So my relevant hardware is:
GPU - 9070XT
CPU - 9950X3D
RAM - 64GB of DDR5

My problem is that I can’t figure out how to get a local LLM to actually use my GPU, I tried Ollama with Deepseek R1 8b and it kind of vaguely ran while maxing out my CPU and completely ignoring the GPU.

While I’m here model suggestions would be good too, I’m currently looking for 2 use cases.

  • Something I can feed a document too and ask questions about that document (Nvidia used to offer this) To work as a kind of co-GM to quickly reference more obscure rules without having to hunt through the PDF.
  • Something more storytelling oriented that I can use to generate background for throwaway side NPCs when the players innevitably demand their life story after expertly dodging all the NPCs I actually wrote lore for.

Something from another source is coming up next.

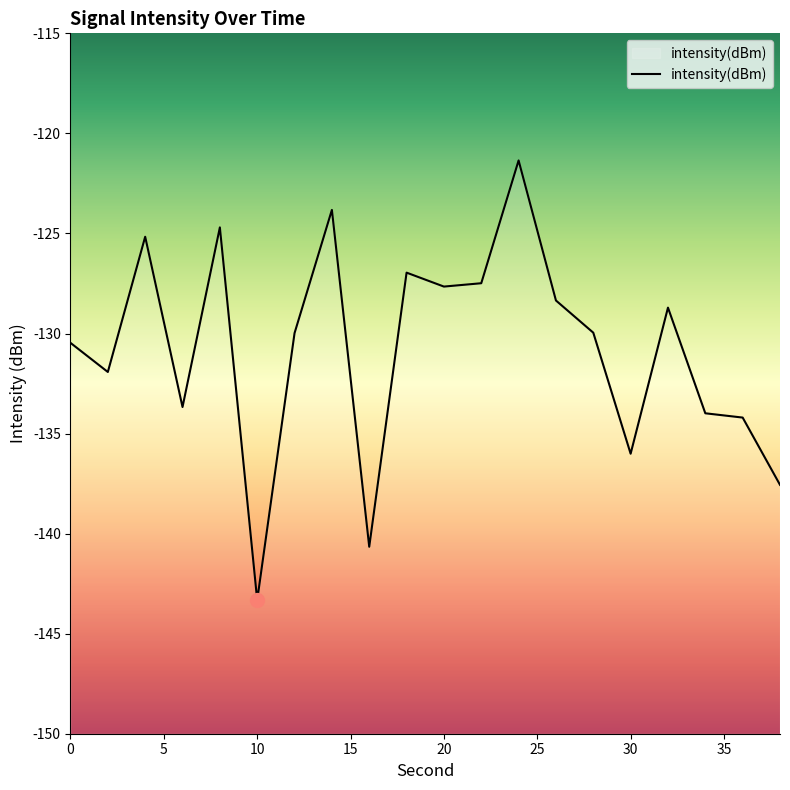

What is the difference between the values at 24 and 18?

5.6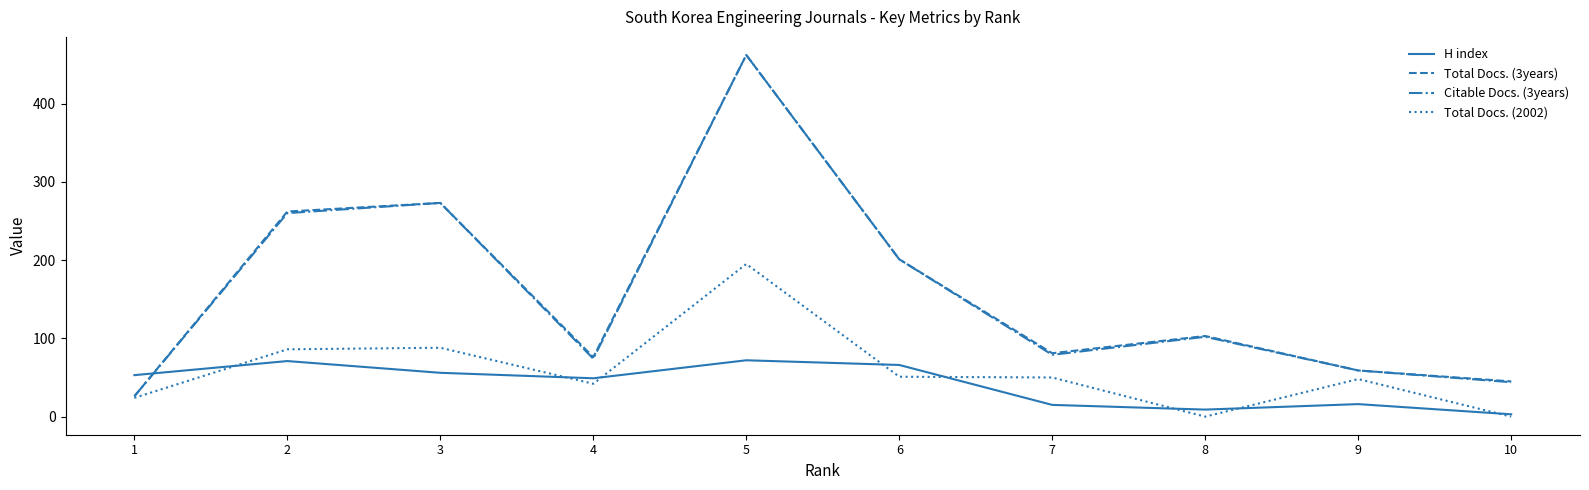

How many distinct data groups are displayed?

4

Also just an unrelated asside, Deepseek R1 8b seems to just go into an infinite thought loop when you ask it the strawberry question which was kind of funny.

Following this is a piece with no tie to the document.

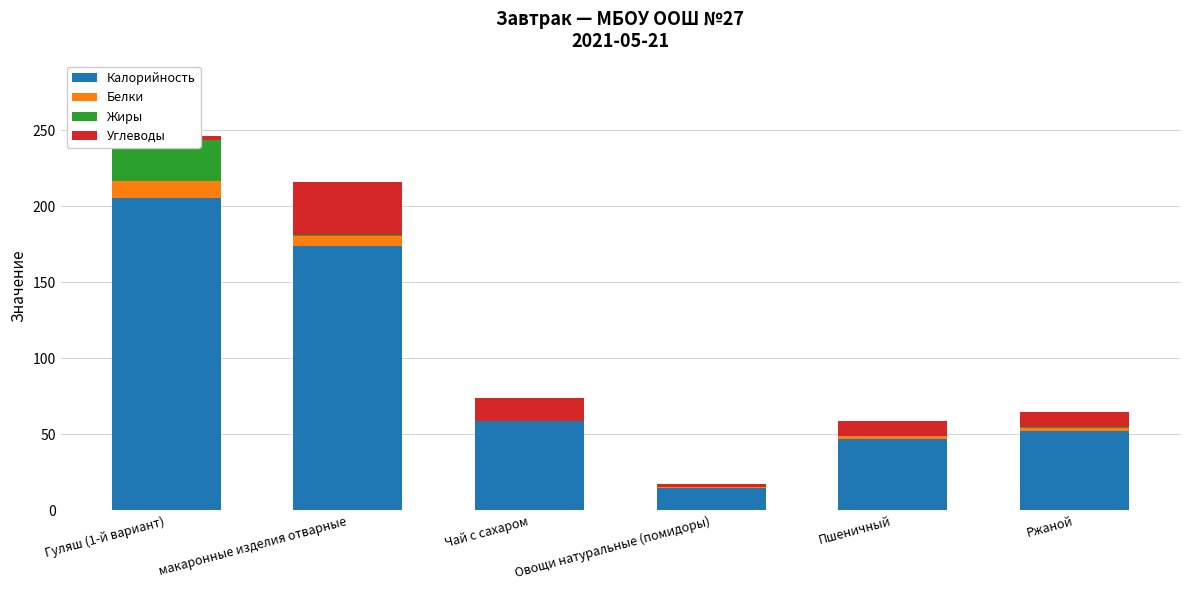

Count the number of data series in this chart.

4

  • Fisch@discuss.tchncs.de
    link
    fedilink
    English
    arrow-up
    2
    ·
    29 days ago

    I have the same GPU and I use koboldcpp with Vulkan as the backend. Works perfectly fine. I have a 12B model and it’s extremely fast. I could probably even fit a bigger model into the VRAM. Using tabbyAPI for EXL2 models didn’t work for me, it always generated gibberish (I tried 2 different models). For context, I’m on Linux, so maybe that’s not an issue on other operating systems.